Problem to solve |
Repeat each record exactly, skipping the pictures.

Design files in plain text:
──────────
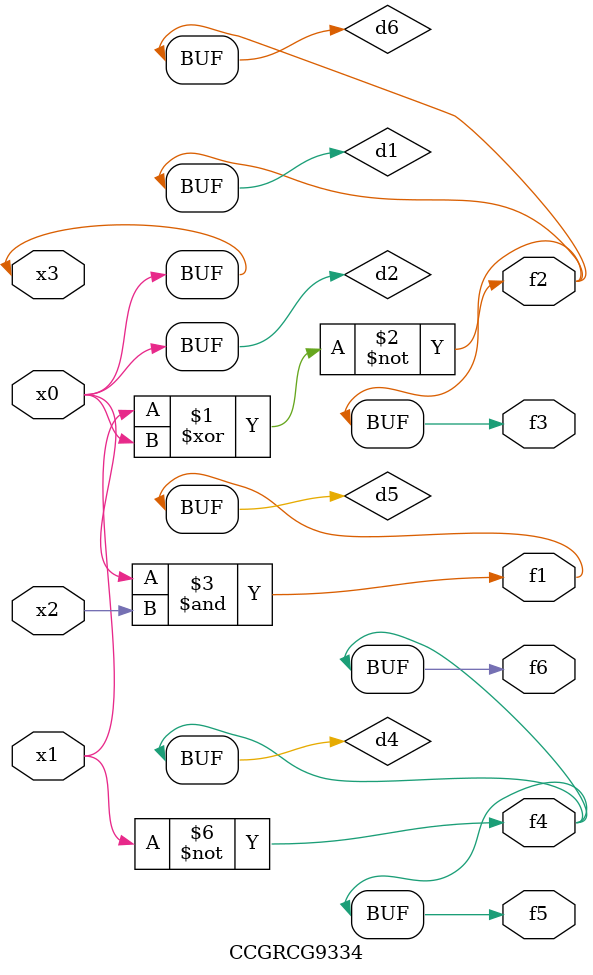
<source format=v>
module CCGRCG9334(
	input x0, x1, x2, x3,
	output f1, f2, f3, f4, f5, f6
);

	wire d1, d2, d3, d4, d5, d6;

	xnor (d1, x1, x3);
	buf (d2, x0, x3);
	nand (d3, x0, x2);
	not (d4, x1);
	nand (d5, d3);
	or (d6, d1);
	assign f1 = d5;
	assign f2 = d6;
	assign f3 = d6;
	assign f4 = d4;
	assign f5 = d4;
	assign f6 = d4;
endmodule

</source>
──────────
Answer section |
<source format=v>
module CCGRCG9334(
	input x0, x1, x2, x3,
	output f1, f2, f3, f4, f5, f6
);

	wire d1, d2, d3, d4, d5, d6;

	xnor (d1, x1, x3);
	buf (d2, x0, x3);
	nand (d3, x0, x2);
	not (d4, x1);
	nand (d5, d3);
	or (d6, d1);
	assign f1 = d5;
	assign f2 = d6;
	assign f3 = d6;
	assign f4 = d4;
	assign f5 = d4;
	assign f6 = d4;
endmodule

</source>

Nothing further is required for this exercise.